We’ve learned a lot about making user-focused interfaces on Swift. Instead of making a simple programmer test app, we made a smoothed out and animated application with user functionality and ease-of-use. We integrated our application in the iOS environment, allowing us to take advantage of subject selection from Apple Intelligence, file I/O with images, interactive scrolling features, and more.

Likewise, we increased our familiarity with Flask by creating solutions that required leveraging high-performance code to ensure that (1) GPU memory issues did not occur, (2) server requests did not time out, and (3) the model was deployed for instant, on-device inference.

Making abstract research actionable in the real world was a valuable experience: we learned to address existing limitations with deblurring and make growth in the field in a way that was realistic given the time constraints of the competition. We learned how to train sophisticated statistical ML algorithms from scratch, as opposed to calling plug-and-play API models: e.g. analyzing loss landscapes, understanding the effect of batch sizes and hyperparameters on generalization, how to adapt existing papers and repositories to our task, etc.

What's next for Aperture

Having developed an application with a great user experience for iOS devices, we aim on porting Aperture to android devices as well.

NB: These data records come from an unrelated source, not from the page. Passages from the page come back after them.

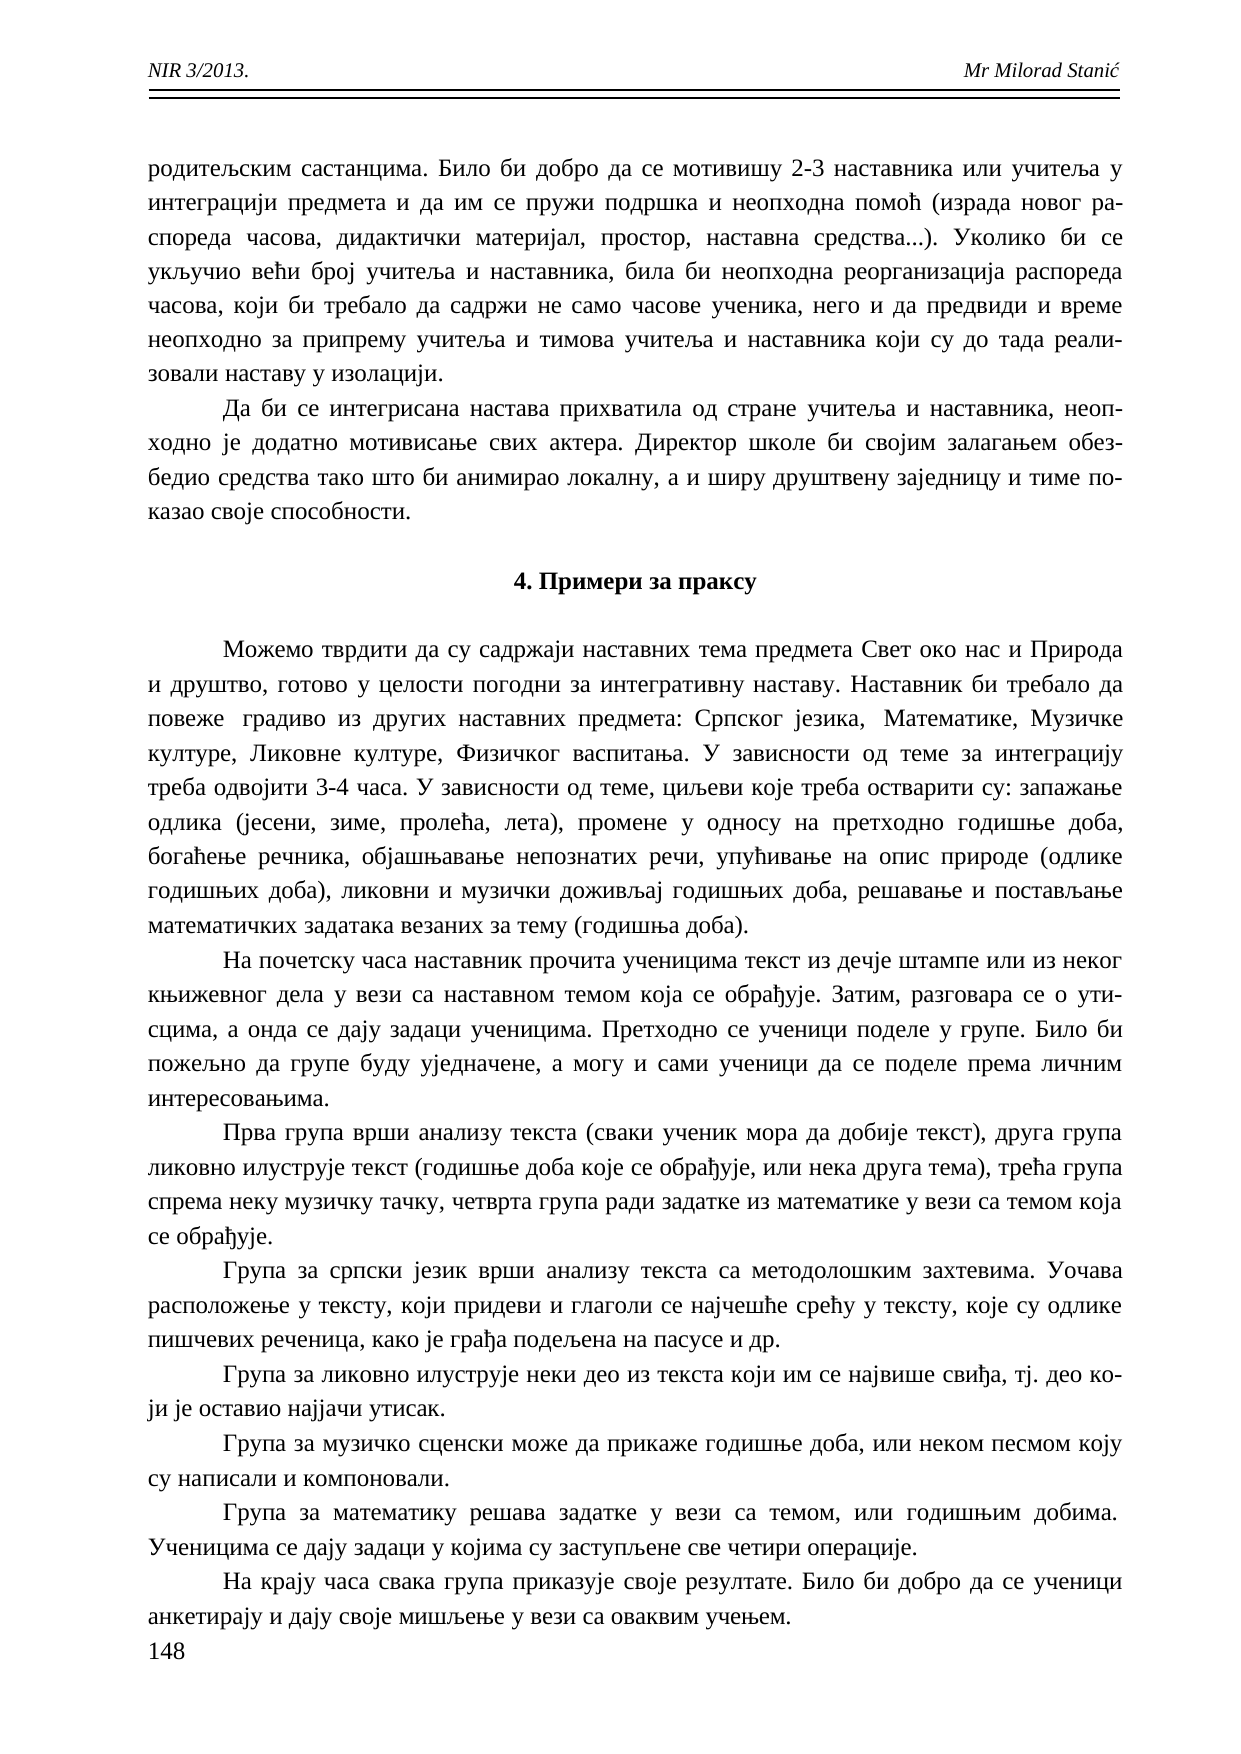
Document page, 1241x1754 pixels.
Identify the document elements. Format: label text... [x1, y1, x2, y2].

text Група за српски језик врши анализу текста са методолошким захтевима. Уочава расположење у тексту, који придеви и глаголи се најчешће срећу у тексту, које су одлике пишчевих реченица, како је грађа подељена на пасусе и др. [148, 1255, 1123, 1353]
text Група за ликовно илуструје неки део из текста који им се највише свиђа, тј. део ко- ји је оставио најјачи утисак. [148, 1359, 1123, 1422]
text Можемо тврдити да су садржаји наставних тема предмета Свет око нас и Природа и друштво, готово у целости погодни за интегративну наставу. Наставник би требало да повеже градиво из других наставних предмета: Српског језика, Математике, Музичке културе, Ликовне културе, Физичког васпитања. У зависности од теме за интеграцију треба одвојити 3-4 часа. У зависности од теме, циљеви које треба остварити су: запажање одлика (јесени, зиме, пролећа, лета), промене у односу на претходно годишње доба, богаћење речника, објашњавање непознатих речи, упућивање на опис природе (одлике годишњих доба), ликовни и музички доживљај годишњих доба, решавање и постављање математичких задатака везаних за тему (годишња доба). [148, 634, 1123, 939]
text Да би се интегрисана настава прихватила од стране учитеља и наставника, неоп- ходно је додатно мотивисање свих актера. Директор школе би својим залагањем обез- бедио средства тако што би анимирао локалну, а и ширу друштвену заједницу и тиме по- казао своје способности. [148, 393, 1123, 525]
text Група за математику решава задатке у вези са темом, или годишњим добима. [223, 1497, 1134, 1526]
text родитељским састанцима. Било би добро да се мотивишу 2-3 наставника или учитеља у интеграцији предмета и да им се пружи подршка и неопходна помоћ (израда новог ра- спореда часова, дидактички материјал, простор, наставна средства...). Уколико би се укључио већи број учитеља и наставника, била би неопходна реорганизација распореда часова, који би требало да садржи не само часове ученика, него и да предвиди и време неопходно за припрему учитеља и тимова учитеља и наставника који су до тада реали- зовали наставу у изолацији. [148, 153, 1123, 387]
subtitle Примери за праксу [513, 566, 1134, 594]
text Група за музичко сценски може да прикаже годишње доба, или неком песмом коју су написали и компоновали. [148, 1428, 1123, 1491]
text На почетску часа наставник прочита ученицима текст из дечје штампе или из неког књижевног дела у вези са наставном темом која се обрађује. Затим, разговара се о ути- сцима, а онда се дају задаци ученицима. Претходно се ученици поделе у групе. Било би пожељно да групе буду уједначене, а могу и сами ученици да се поделе према личним интересовањима. [148, 945, 1123, 1111]
text Ученицима се дају задаци у којима су заступљене све четири операције. [148, 1532, 1134, 1561]
text Прва група врши анализу текста (сваки ученик мора да добије текст), друга група ликовно илуструје текст (годишње доба које се обрађује, или нека друга тема), трећа група спрема неку музичку тачку, четврта група ради задатке из математике у вези са темом која се обрађује. [148, 1117, 1123, 1249]
text На крају часа свака група приказује своје резултате. Било би добро да се ученици анкетирају и дају своје мишљење у вези са оваквим учењем. [148, 1566, 1123, 1629]
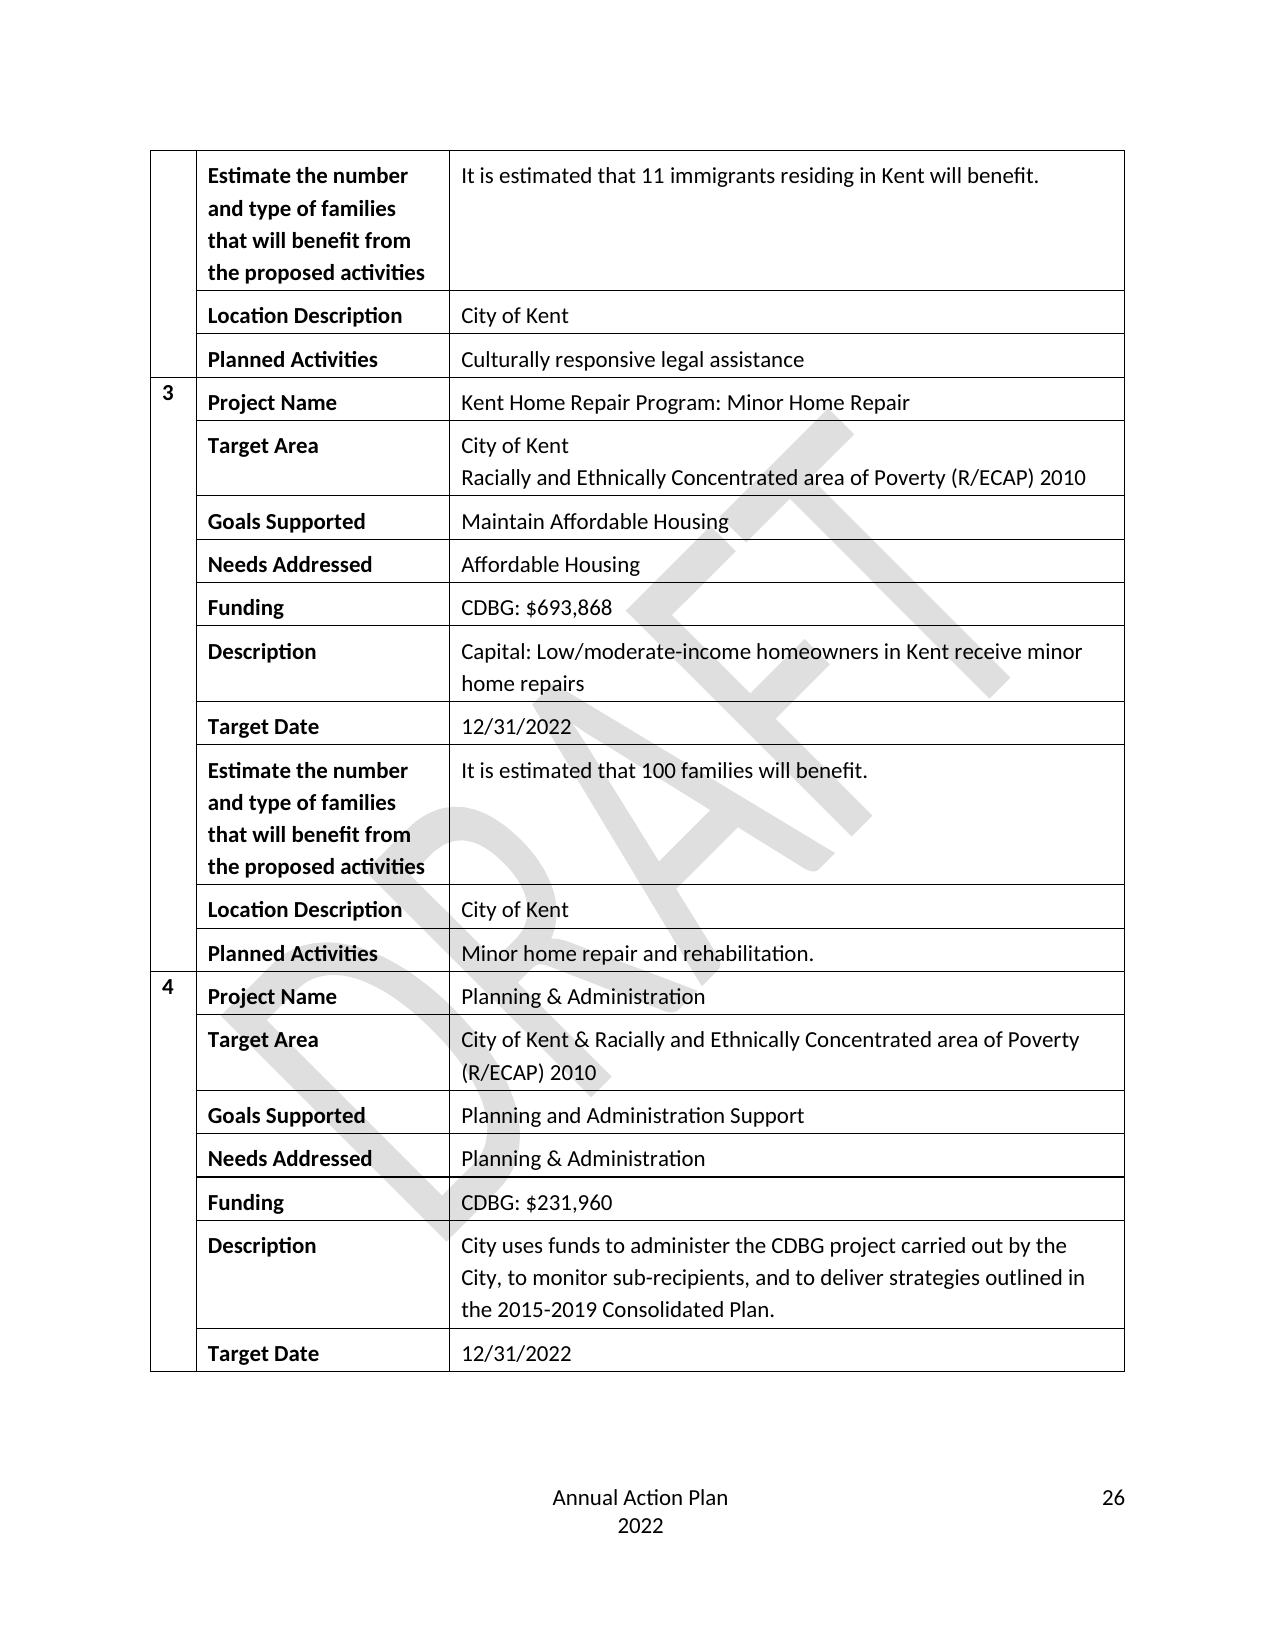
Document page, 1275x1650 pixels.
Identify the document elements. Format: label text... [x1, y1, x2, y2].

table_cell Goals Supported [197, 496, 449, 539]
table_cell Needs Addressed [197, 540, 449, 582]
table_cell Kent Home Repair Program: Minor Home Repair [450, 378, 1124, 420]
table_cell Project Name [197, 972, 449, 1014]
table_cell CDBG: $231,960 [450, 1178, 1124, 1220]
table_cell Maintain Affordable Housing [450, 496, 1124, 539]
table_cell Capital: Low/moderate-income homeowners in Kent receive minor home repairs [450, 626, 1124, 701]
table_cell 12/31/2022 [450, 702, 1124, 744]
table_cell Location Description [197, 291, 449, 333]
table_cell Planned Activities [197, 929, 449, 971]
table_cell Goals Supported [197, 1091, 449, 1133]
table_cell CDBG: $693,868 [450, 583, 1124, 625]
table_cell Needs Addressed [197, 1134, 449, 1176]
table_cell City of Kent & Racially and Ethnically Concentrated area of Poverty (R/ECAP) 2010 [450, 1015, 1124, 1090]
table_cell Planning & Administration [450, 1134, 1124, 1176]
table_cell Culturally responsive legal assistance [450, 334, 1124, 377]
table_cell Target Date [197, 702, 449, 744]
table_cell Planning & Administration [450, 972, 1124, 1014]
table_cell City uses funds to administer the CDBG project carried out by the City, to monitor sub-recipients, and to deliver strategies outlined in the 2015-2019 Consolidated Plan. [450, 1221, 1124, 1327]
table_cell Location Description [197, 885, 449, 927]
table_cell It is estimated that 100 families will benefit. [450, 745, 1124, 884]
table_cell City of Kent [450, 291, 1124, 333]
table_cell Target Area [197, 1015, 449, 1090]
table_cell Minor home repair and rehabilitation. [450, 929, 1124, 971]
table_cell City of Kent Racially and Ethnically Concentrated area of Poverty (R/ECAP) 2010 [450, 421, 1124, 495]
table_cell Description [197, 1221, 449, 1327]
table_cell 3 [151, 378, 196, 971]
table_cell Description [197, 626, 449, 701]
table_cell Project Name [197, 378, 449, 420]
table_cell Funding [197, 1178, 449, 1220]
table_cell Estimate the number and type of families that will benefit from the proposed activities [197, 151, 449, 290]
table_cell Planned Activities [197, 334, 449, 377]
table_cell 12/31/2022 [450, 1329, 1124, 1371]
table_cell Target Area [197, 421, 449, 495]
table_cell It is estimated that 11 immigrants residing in Kent will benefit. [450, 151, 1124, 290]
table_cell City of Kent [450, 885, 1124, 927]
table_cell Affordable Housing [450, 540, 1124, 582]
table_cell Target Date [197, 1329, 449, 1371]
table_cell Funding [197, 583, 449, 625]
table_cell 4 [151, 972, 196, 1371]
table_cell Estimate the number and type of families that will benefit from the proposed activities [197, 745, 449, 884]
table_cell Planning and Administration Support [450, 1091, 1124, 1133]
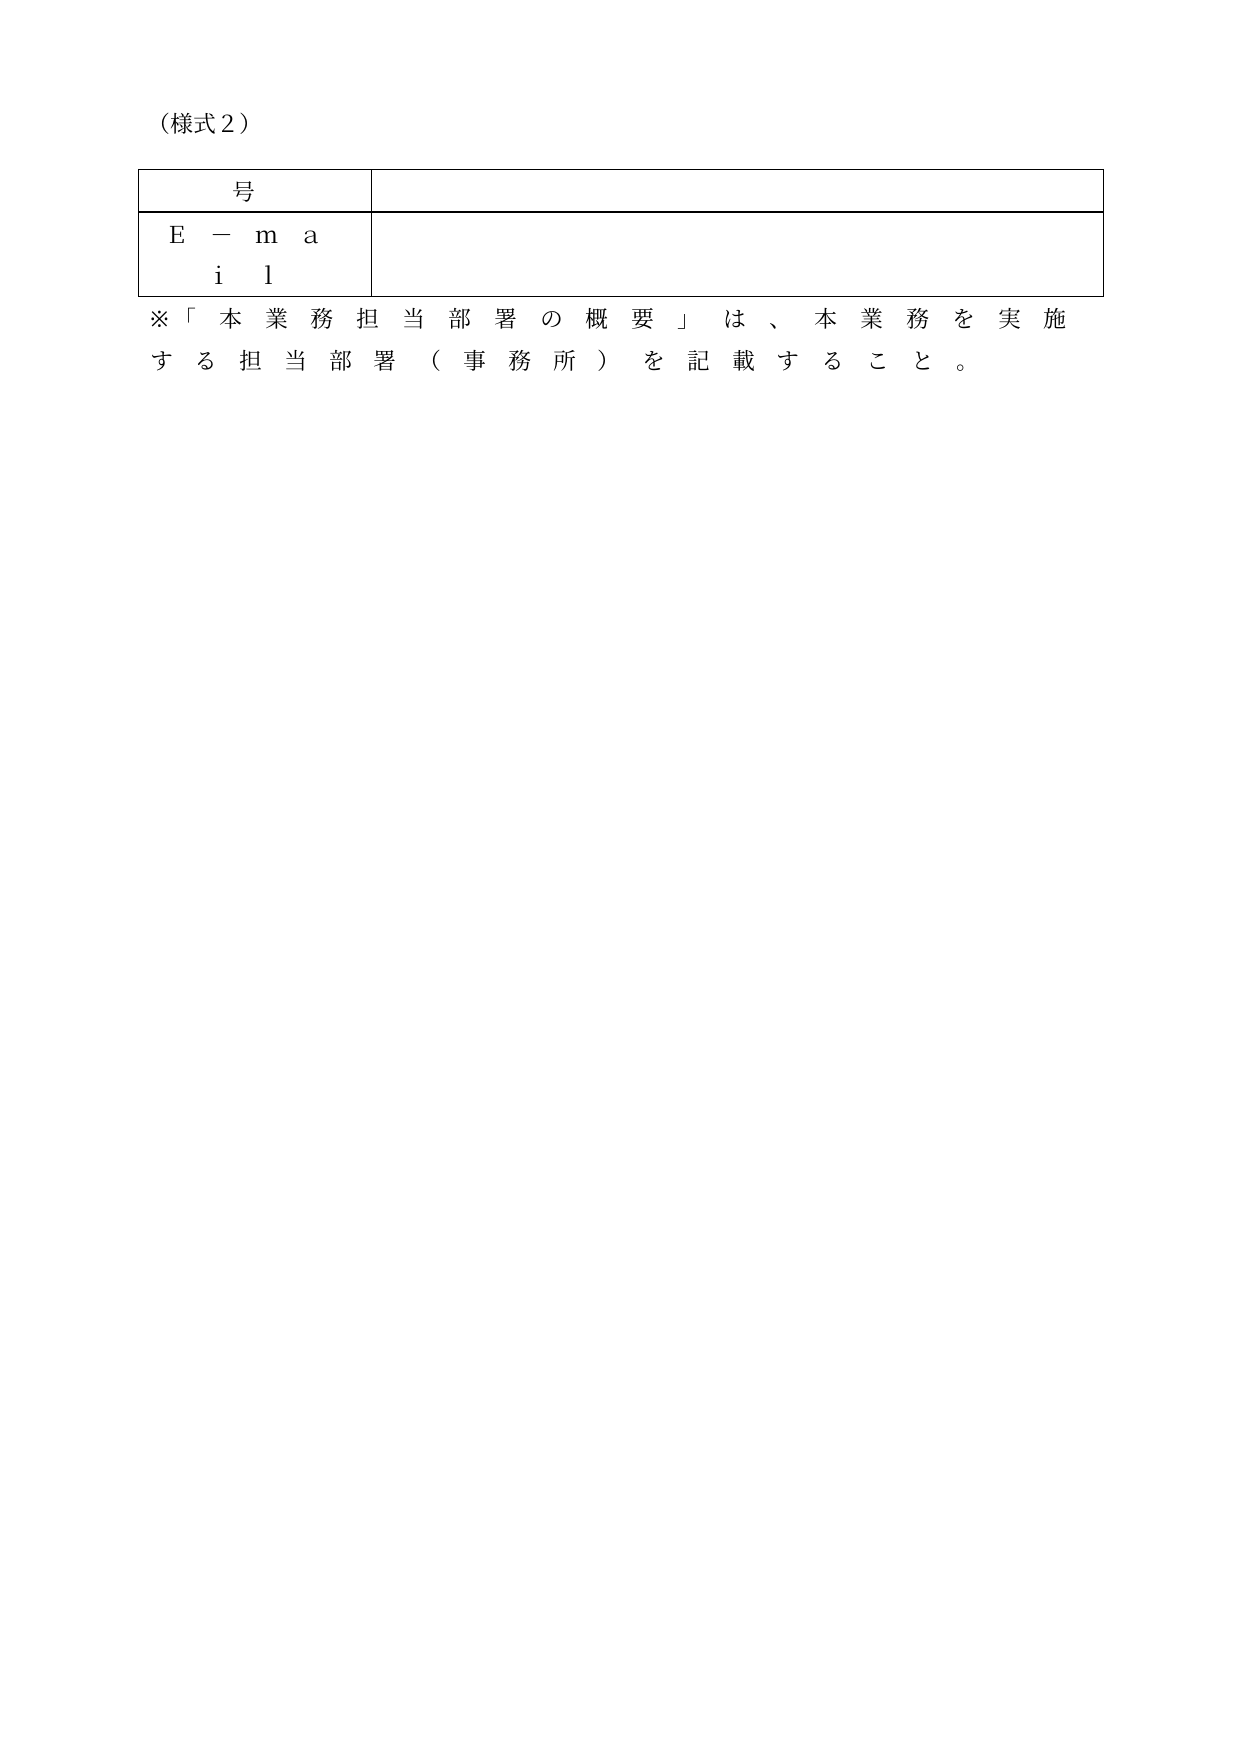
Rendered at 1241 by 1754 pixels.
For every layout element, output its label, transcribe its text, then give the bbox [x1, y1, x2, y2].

table_cell [372, 213, 1103, 296]
text ※「本業務担当部署の概要」は、本業務を実施する担当部署（事務所）を記載すること。 [150, 297, 1090, 380]
table_cell ＦＡＸ番号 [139, 170, 371, 211]
table_cell Ｅ－ｍａｉｌ [139, 213, 371, 296]
table_cell [372, 170, 1103, 211]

This could take on the form of optimizing models for Google’s Tensor chips or implementing our tools within the ecosystem of GalaxyAI. In fact, we can foresee further integration of AI tools to improve image quality such as: improving lightning, color calibration, or sharpness. It could be foreseen that our tools will eventually be directly added into base camera applications and automatically process user pictures. Inspired by Nvidia’s DSSL technology, we may also look into expanding aperture to work with video data with more complex transformer-based models.